The correlation observed between nitrification potential and soil pH agrees with results of previous studies (Martikainen 2022; Prosser 1990). Soil pH is thus one factor that alters the resistance and resilience (i.e. insensitivity and rate of recovery of communities, respectively, when experiencing a disturbance (Shade et al. 2012) of soil-N-cycling microorganisms to stresses that will occur in the future due to a changing climate (Mod et al. 2021; Shu et al. 2023). In the long term, Litza and Diekmann (2017) observed a decrease in pH of 0.5 units over 50 years near hedgerows. This highlights that pH and thus soil nitrification potential might be influenced even more by the presence of trees once the systems in the present study mature.

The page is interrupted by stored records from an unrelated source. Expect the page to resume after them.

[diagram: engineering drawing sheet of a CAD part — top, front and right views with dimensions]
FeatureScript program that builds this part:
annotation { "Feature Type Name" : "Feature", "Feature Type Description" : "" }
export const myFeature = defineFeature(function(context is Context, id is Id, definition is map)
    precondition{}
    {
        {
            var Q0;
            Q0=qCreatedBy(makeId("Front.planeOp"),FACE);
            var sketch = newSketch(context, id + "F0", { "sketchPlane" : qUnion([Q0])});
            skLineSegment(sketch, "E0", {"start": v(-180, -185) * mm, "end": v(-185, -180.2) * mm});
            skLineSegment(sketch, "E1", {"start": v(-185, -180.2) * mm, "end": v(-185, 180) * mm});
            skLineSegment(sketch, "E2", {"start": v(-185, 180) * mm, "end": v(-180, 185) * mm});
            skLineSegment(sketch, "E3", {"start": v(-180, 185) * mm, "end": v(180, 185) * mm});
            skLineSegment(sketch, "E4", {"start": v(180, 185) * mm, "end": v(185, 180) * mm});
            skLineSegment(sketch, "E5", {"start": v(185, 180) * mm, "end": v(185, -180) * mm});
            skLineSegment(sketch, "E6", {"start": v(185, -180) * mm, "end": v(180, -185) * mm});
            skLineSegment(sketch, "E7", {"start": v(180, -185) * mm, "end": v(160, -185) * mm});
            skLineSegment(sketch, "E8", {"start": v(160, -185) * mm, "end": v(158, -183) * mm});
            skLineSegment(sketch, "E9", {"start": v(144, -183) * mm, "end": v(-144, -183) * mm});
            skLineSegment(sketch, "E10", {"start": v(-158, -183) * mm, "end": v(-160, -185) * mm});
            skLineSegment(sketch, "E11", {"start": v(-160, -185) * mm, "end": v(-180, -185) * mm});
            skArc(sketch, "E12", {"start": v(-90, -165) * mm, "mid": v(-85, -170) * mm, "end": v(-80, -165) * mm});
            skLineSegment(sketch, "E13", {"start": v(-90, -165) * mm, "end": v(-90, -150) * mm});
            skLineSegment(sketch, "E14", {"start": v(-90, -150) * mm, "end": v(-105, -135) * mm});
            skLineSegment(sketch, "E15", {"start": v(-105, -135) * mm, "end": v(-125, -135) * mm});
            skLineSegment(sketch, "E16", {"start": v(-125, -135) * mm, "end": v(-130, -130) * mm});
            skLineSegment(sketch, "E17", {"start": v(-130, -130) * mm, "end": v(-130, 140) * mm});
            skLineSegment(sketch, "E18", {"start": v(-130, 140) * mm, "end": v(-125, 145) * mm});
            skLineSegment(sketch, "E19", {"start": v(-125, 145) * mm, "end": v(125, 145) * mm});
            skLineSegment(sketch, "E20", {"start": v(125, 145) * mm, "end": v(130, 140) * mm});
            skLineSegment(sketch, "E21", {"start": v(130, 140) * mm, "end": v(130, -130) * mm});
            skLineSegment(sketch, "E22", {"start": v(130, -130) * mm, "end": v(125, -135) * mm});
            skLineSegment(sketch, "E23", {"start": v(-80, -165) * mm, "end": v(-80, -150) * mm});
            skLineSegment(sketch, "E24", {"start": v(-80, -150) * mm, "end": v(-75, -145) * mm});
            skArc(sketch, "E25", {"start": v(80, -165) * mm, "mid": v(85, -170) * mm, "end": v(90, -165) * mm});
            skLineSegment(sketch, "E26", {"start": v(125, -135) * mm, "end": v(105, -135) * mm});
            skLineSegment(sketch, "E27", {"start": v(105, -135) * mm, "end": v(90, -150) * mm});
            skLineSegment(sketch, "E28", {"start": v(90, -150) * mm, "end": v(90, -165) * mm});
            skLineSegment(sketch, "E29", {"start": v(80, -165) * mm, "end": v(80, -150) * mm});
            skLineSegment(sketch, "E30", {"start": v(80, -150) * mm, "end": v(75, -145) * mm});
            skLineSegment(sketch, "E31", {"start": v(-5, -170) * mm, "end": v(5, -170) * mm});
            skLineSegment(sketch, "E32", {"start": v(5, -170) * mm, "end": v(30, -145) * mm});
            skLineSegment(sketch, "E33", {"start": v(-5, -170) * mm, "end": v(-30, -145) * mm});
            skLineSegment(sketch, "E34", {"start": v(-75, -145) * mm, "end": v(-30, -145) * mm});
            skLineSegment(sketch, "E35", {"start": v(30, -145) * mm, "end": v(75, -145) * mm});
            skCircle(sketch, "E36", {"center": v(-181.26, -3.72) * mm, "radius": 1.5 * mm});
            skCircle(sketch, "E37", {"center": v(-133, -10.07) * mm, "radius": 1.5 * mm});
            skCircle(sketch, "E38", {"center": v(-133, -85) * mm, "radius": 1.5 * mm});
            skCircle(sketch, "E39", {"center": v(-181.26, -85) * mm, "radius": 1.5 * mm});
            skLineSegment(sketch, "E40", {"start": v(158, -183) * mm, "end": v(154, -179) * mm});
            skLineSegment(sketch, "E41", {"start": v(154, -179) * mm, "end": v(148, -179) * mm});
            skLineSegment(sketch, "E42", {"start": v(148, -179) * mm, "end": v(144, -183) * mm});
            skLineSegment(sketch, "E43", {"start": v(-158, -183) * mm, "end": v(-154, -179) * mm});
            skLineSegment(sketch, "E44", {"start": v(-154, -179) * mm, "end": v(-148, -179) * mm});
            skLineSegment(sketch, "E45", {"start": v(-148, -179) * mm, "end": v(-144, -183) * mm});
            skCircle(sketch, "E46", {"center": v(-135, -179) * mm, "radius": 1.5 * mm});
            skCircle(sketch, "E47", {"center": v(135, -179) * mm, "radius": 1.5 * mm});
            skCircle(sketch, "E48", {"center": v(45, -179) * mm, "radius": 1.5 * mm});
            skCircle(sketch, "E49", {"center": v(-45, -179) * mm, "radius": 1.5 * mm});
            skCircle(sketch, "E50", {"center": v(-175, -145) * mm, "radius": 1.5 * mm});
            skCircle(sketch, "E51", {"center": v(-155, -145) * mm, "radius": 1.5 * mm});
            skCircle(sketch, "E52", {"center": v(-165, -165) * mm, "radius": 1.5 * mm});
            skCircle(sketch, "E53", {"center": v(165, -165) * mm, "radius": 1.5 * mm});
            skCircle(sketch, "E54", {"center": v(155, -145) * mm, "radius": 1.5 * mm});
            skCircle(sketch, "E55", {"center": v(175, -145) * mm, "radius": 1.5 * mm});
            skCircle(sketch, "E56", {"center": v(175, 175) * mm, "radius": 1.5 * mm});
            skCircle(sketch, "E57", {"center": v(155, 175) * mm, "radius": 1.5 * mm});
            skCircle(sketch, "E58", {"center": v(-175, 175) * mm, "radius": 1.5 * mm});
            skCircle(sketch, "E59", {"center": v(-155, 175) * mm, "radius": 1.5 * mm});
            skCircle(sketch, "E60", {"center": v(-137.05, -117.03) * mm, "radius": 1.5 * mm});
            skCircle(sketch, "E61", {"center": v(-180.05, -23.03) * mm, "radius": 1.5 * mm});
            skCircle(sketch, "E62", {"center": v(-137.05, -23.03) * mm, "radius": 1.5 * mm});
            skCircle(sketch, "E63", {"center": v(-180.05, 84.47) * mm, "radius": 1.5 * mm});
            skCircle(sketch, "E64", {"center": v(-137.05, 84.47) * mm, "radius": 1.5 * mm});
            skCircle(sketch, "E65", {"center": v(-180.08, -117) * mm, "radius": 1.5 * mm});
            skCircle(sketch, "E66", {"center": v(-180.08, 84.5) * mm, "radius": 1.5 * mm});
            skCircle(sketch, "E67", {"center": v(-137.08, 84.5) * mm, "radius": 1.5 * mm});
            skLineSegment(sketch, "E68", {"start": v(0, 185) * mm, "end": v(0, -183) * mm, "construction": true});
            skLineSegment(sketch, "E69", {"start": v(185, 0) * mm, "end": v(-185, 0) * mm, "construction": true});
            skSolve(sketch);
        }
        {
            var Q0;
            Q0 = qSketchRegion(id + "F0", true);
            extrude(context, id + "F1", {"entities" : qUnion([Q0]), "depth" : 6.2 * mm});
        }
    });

Although soil bulk density was not significantly influenced by the type of agroforestry system, both NH4+-N and SOC were altered by presence of trees in the grassland. Like Mayer et al. (2022), we observed higher SOC and soil NH4+-N in the hedgerow system than in the alley cropping system. Mayer et al. (2022) explained this result by higher root biomass and tree density, which increased litter input. In the present study, however, the agroforestry system did not explain differences in root biomass. Like for soil pH, higher tree density and high cow density next to the hedgerow could explain the higher SOC and NH4+-N in the hedgerow system. Moreover, shrubs were planted between the trees, which may increase litter input next to the hedgerow. Because we did not study litter quality or quantity, we can hypothesize about their influence on the spatial patterns of SOC and NH4+-N observed only by referring to other studies (Cardinael et al. 2017; Guillot et al. 2021; Laughlin 2011; Schimel and Hättenschwiler 2007).

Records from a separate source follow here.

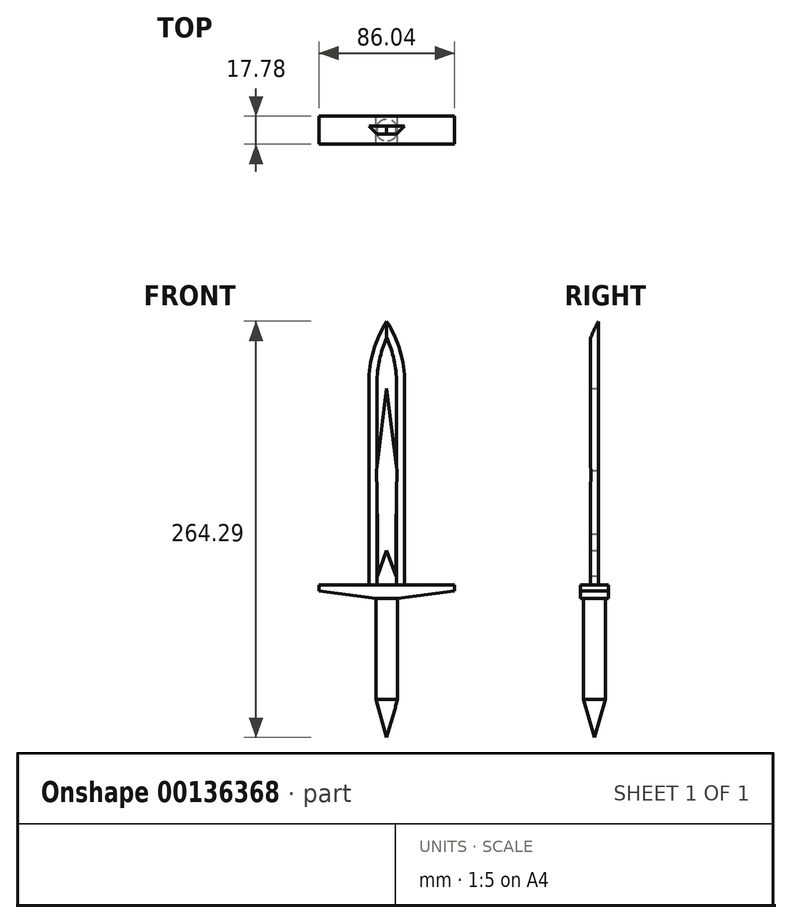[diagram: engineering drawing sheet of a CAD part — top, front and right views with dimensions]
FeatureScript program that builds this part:
annotation { "Feature Type Name" : "Feature", "Feature Type Description" : "" }
export const myFeature = defineFeature(function(context is Context, id is Id, definition is map)
    precondition{}
    {
        {
            var Q0;
            Q0=qCreatedBy(makeId("Front.planeOp"),FACE);
            var sketch = newSketch(context, id + "F0", { "sketchPlane" : qUnion([Q0])});
            skLineSegment(sketch, "E0", {"start": v(-6.9, 0) * mm, "end": v(-6.9, -64.23) * mm});
            skLineSegment(sketch, "E1", {"start": v(-6.9, -64.23) * mm, "end": v(0, -64.23) * mm});
            skLineSegment(sketch, "E2.MirrorCS", {"start": v(6.9, 0) * mm, "end": v(6.9, -64.23) * mm});
            skLineSegment(sketch, "E3.MirrorCS", {"start": v(6.9, -64.23) * mm, "end": v(0, -64.23) * mm});
            skLineSegment(sketch, "E4", {"start": v(-6.9, 0) * mm, "end": v(6.9, 0) * mm});
            skLineSegment(sketch, "E5", {"start": v(-6.9, 0) * mm, "end": v(-43.02, 4.56) * mm});
            skLineSegment(sketch, "E6", {"start": v(-43.02, 4.56) * mm, "end": v(-43.02, 8.4) * mm});
            skLineSegment(sketch, "E7", {"start": v(-43.02, 8.4) * mm, "end": v(0, 8.4) * mm});
            skLineSegment(sketch, "E8.MirrorCS", {"start": v(6.9, 0) * mm, "end": v(43.02, 4.56) * mm});
            skLineSegment(sketch, "E9.MirrorCS", {"start": v(43.02, 8.4) * mm, "end": v(0, 8.4) * mm});
            skLineSegment(sketch, "E10.MirrorCS", {"start": v(43.02, 4.56) * mm, "end": v(43.02, 8.4) * mm});
            skLineSegment(sketch, "E11", {"start": v(-11.32, 8.4) * mm, "end": v(-11.32, 136.83) * mm});
            skLineSegment(sketch, "E12.MirrorCS", {"start": v(11.32, 8.4) * mm, "end": v(11.32, 136.83) * mm});
            skArc(sketch, "E13", {"start": v(0, 175.93) * mm, "mid": v(-8.43, 157.18) * mm, "end": v(-11.32, 136.83) * mm});
            skArc(sketch, "E14.MirrorCS", {"start": v(0, 175.93) * mm, "mid": v(8.43, 157.18) * mm, "end": v(11.32, 136.83) * mm});
            skLineSegment(sketch, "E15", {"start": v(-6.53, 81.3) * mm, "end": v(0, 133.07) * mm});
            skLineSegment(sketch, "E16.MirrorCS", {"start": v(6.53, 81.3) * mm, "end": v(0, 133.07) * mm});
            skLineSegment(sketch, "E17", {"start": v(-6.53, 81.3) * mm, "end": v(-5.72, 40.85) * mm});
            skLineSegment(sketch, "E18", {"start": v(6.53, 81.3) * mm, "end": v(5.72, 40.85) * mm});
            skLineSegment(sketch, "E19", {"start": v(-5.72, 40.85) * mm, "end": v(-5.72, 14.05) * mm});
            skLineSegment(sketch, "E20", {"start": v(-5.72, 14.05) * mm, "end": v(0, 30.3) * mm});
            skLineSegment(sketch, "E21.MirrorCS", {"start": v(5.72, 14.05) * mm, "end": v(0, 30.3) * mm});
            skLineSegment(sketch, "E22.MirrorCS", {"start": v(5.72, 40.85) * mm, "end": v(5.72, 14.05) * mm});
            skLineSegment(sketch, "E23", {"start": v(0, 0) * mm, "end": v(0, -64.23) * mm});
            skLineSegment(sketch, "E24", {"start": v(-6.9, -64.23) * mm, "end": v(0, -88.36) * mm});
            skLineSegment(sketch, "E25", {"start": v(0, -88.36) * mm, "end": v(6.9, -64.23) * mm});
            skLineSegment(sketch, "E26", {"start": v(0, -88.36) * mm, "end": v(0, -64.23) * mm});
            skPoint(sketch, "E27", {"position": v(-4.2, 99.85) * mm});
            skPoint(sketch, "E28", {"position": v(4.2, 99.85) * mm});
            skSolve(sketch);
        }
        {
            var Q0;
            {var subQ0=sQuery(id+"F0.wireOp",EDGE,"E2.MirrorCS");Q0=makeQuery(id+"F0.imprint","IMPRINT",FACE,{"disambiguationData":[TD([[makeQuery(id+"F0.imprint","IMPRINT",EDGE,{"derivedFrom":subQ0}),-1.0]])]});}
            var Q1;
            Q1=sQuery(id+"F0.wireOp",EDGE,"E23");
            revolve(context, id + "F1", {"entities" : qUnion([Q0]), "axis" : qUnion([Q1]), "revolveType" : RevolveType.FULL});
        }
        {
            var Q0;
            Q0=makeQuery(id+"F0.imprint","IMPRINT",FACE,{"disambiguationData":[TD([[makeQuery(id+"F0.imprint","IMPRINT",EDGE,{"derivedFrom":sQuery(id+"F0.wireOp",EDGE,"E3.MirrorCS")}),1.0]])]});
            var Q1;
            Q1=sQuery(id+"F0.wireOp",EDGE,"E26");
            revolve(context, id + "F2", {"operationType" : NewBodyOperationType.ADD, "entities" : qUnion([Q0]), "axis" : qUnion([Q1]), "revolveType" : RevolveType.FULL});
        }
        {
            var Q0;
            {var subQ1=sQuery(id+"F0.wireOp",EDGE,"E5");Q0=makeQuery(id+"F0.imprint","IMPRINT",FACE,{"disambiguationData":[TD([[makeQuery(id+"F0.imprint","IMPRINT",EDGE,{"derivedFrom":subQ1}),-1.0]])]});}
            extrude(context, id + "F3", {"entities" : qUnion([Q0]), "endBound" : BoundingType.SYMMETRIC, "depth" : 17.78 * mm});
        }
        {
            var Q0;
            {var subQ0=sQuery(id+"F0.wireOp",EDGE,"E11");Q0=makeQuery(id+"F0.imprint","IMPRINT",FACE,{"disambiguationData":[TD([[makeQuery(id+"F0.imprint","IMPRINT",EDGE,{"derivedFrom":subQ0}),-1.0]])]});}
            extrude(context, id + "F4", {"entities" : qUnion([Q0]), "endBound" : BoundingType.SYMMETRIC, "depth" : 5.08 * mm});
        }
        {
            var Q0;
            Q0=makeQuery(id+"F4.opExtrude","CAP_EDGE",EDGE,{"disambiguationData":[OSD([sQuery(id+"F0.wireOp",EDGE,"E11")])],"isStart":false});
            var Q1;
            Q1=makeQuery(id+"F4.opExtrude","CAP_EDGE",EDGE,{"disambiguationData":[OSD([sQuery(id+"F0.wireOp",EDGE,"E12.MirrorCS")])],"isStart":false});
            chamfer(context, id + "F5", {"entities" : qUnion([Q0, Q1]), "width" : 5.08 * mm, "tangentPropagation" : true});
        }
    });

We expected that understory vegetation biomass and earthworm abundance would influence the nitrification potential (Le Roux et al. 2013; Patoine et al. 2020), but we found no relations between them. Unfortunately, practical limitations caused by the large dataset (n = 180) prevented acquiring other relevant proxies, such as specific root length (Cantarel et al. 2015; Freschet et al. 2021) or ecological categories of earthworms (Bottinelli et al. 2020; Xue et al. 2022). Thus, we cannot draw any conclusions from our data about effects of understory vegetation or earthworms on nitrification potential in the two agroforestry systems.

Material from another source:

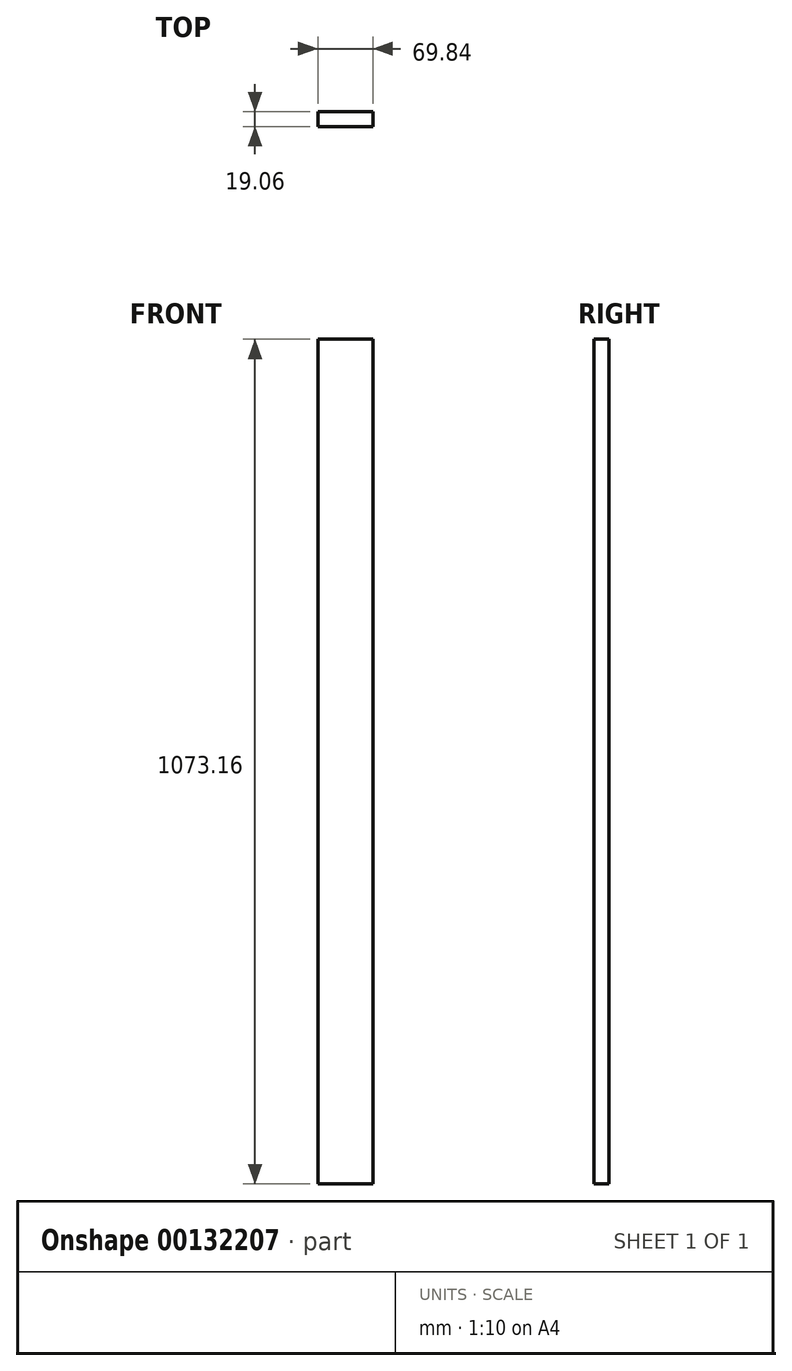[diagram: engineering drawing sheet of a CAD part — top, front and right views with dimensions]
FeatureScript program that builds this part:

Since the studied agroforestry systems were young, the observed trends will need to be confirmed in the future. In particular, the trends in soil pH call for spatially explicit estimates of proton budgets (Helyar and Porter 1989) in temperate agroforestry systems. Since soil pH is one of the main drivers of soil chemical reactions and processes (Hartemink and Barrow 2023), this approach would help consider the spatial complexity of agroforestry systems, especially that of biological activities or the bioavailability of nutrients (Hinsinger 2001; Neina 2019), when managing them. In particular, lower soil pH can decrease ammonia volatilization and nitrate leaching in grazed pastures (Le Cadre et al. 2009) but increases phosphorus availability and leaching (Devau et al. 2011), as well as aluminum toxicity.

Conclusion

We explored the influence of hedgerow and alley cropping agroforestry systems on soil nitrification in temperate pastures. Spatial patterns of nitrification potential at the study site differed between the two systems and were related mainly to spatial differences in soil pH. In contrast, the size of the nitrifier community did not drive nitrification potential. By studying two young agroforestry systems, the study revealed early regulation of nitrification potential by agroforestry systems. Nitrification potential was particularly stimulated in the tree row of the alley cropping system and was lower near the hedgerow. These results suggest that the influence of the type of agroforestry system on the N cycle should be considered, especially regarding the provision of ecosystem services.